Our Polish branch Otwarte Klatki has conducted an investigation exposing the prevalence of a condition called white striping disease in chicken meat in Poland’s most popular supermarkets. The findings are disturbing: over 99% of examined chicken breast packages showed presence of the disease. White striping is a disorder that significantly reduces the quality of meat and is caused by the same factors that lead to the birds experiencing immense suffering.

The easily detectable white stripes on the chicken breast below are nothing but unwanted fat tissue. Where do they come from? Standard factory-farmed chicken breeds are known for their rapid growth – these birds are typically slaughtered at just 42 days old, and in this short time develop huge breast muscles that can be transformed into one of the most popular products in the meat industry: a chicken breast fillet. Genetic modifications have enabled this muscle to grow into an enormous, unproportionate size, bringing profits to the industry and tragic consequences for chickens. They routinely struggle with lameness (which means a life of chronic pain) and various disorders, such as white striping disease. The quality of meat affected by this particular disease is proven to be lower, but it’s not stopping the companies from selling this product to their customers. Nevertheless, the symptoms can be easily noticed by anyone in the supermarket aisle.

White striping disease – the report

Our study in Poland looked at own-brand chicken breast fillets at 5 large retailers: Aldi, Biedronka, Lidl, Kaufland and Netto.
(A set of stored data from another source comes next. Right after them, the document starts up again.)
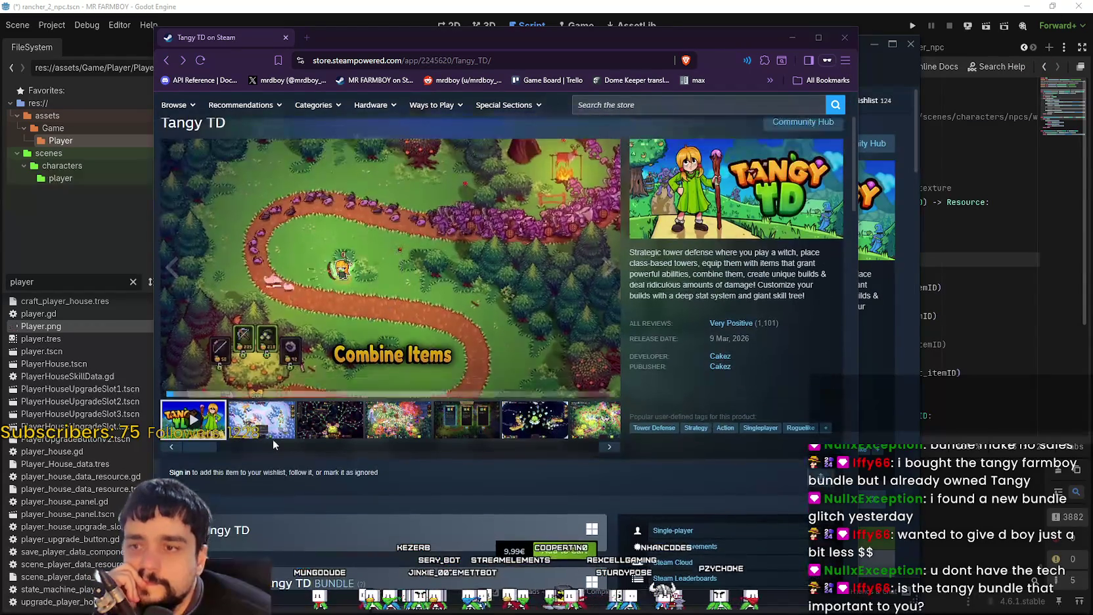
Show screenshots instead of the trailer and close the browser window.
{"action": "left_click", "coordinate": [289, 434]}
{"action": "scroll", "coordinate": [293, 444], "scroll_direction": "down", "scroll_amount": 1}
{"action": "left_click", "coordinate": [847, 38]}
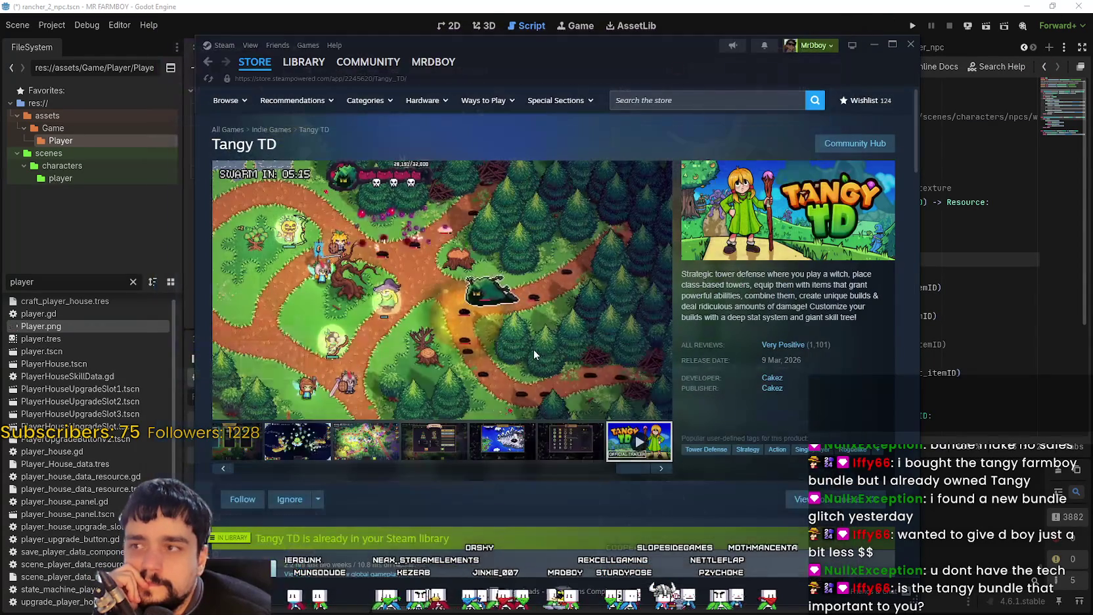
{"action": "left_click", "coordinate": [315, 445]}
{"action": "scroll", "coordinate": [562, 340], "scroll_direction": "down", "scroll_amount": 10}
The findings of our investigation are very worrying and should be a clear sign that current factory farming practices not only cause animals unimaginable suffering, but also determine the low quality of food provided to the consumers who decide to buy chicken meat.

 

Primary conclusions:

  • 99,1% of packets containing chicken breast fillets had white striping present
  • The disease was found in the own brands of each supermarket
  • The most frequently observed stage of the disease was the highest one possible (34,6% of the fillets were scored with the number 3, which means severe white striping)
  • Two of the stores, Kaufland and Netto, had the disease occurring at a rate of 100%
  • Only 7 out of 751 packets proved to be free from white striping disease

Examples of moderate (1) and severe (2) white striping may be found below:

Effects and causes

White striping disease is reported by scientific research to be found in 50-90% of chicken breasts in general. Its presence reduces the nutritional value of the chicken meat, increasing fat content, lowering protein levels and decreasing the quality of protein by containing higher collagen content. White-striped meat is reported to be inferior to normal meat also in terms of texture and taste qualities.

The scientifically proven causes of white striping disease are mostly the genetics of fast growing chickens and the poor living conditions that they struggle to endure. Rapid growth can cause these birds to suffer severe walking problems, to live in chronic pain from debilitating lameness and sometimes even die from heart attacks as their internal organs fail to maintain the overwhelming weight. It also leads to various pathologies within the muscles, such as white striping disease. In terms of living conditions, the birds spend their lives crammed into a single shed by the tens of thousands, unable to walk freely or fulfil their most basic needs of perching or pecking. As a result, they spend most of their time stationary and apathetic, and in turn, this enhances their health problems.

Photo: Andrew Skowron

What’s the solution?  

Over 550 companies all over the world have already turned their back on these cruel practices by signing the European Chicken Commitment. It’s a policy of new science-backed standards that significantly improves the lives of chickens raised for meat. The most important requirement is to adopt breeds with slower, more balanced growth rates. As described above, this would decrease the severity of health issues currently occurring on a huge scale in intense factory farming and also improve the quality of products that stores and food producers claim to care about.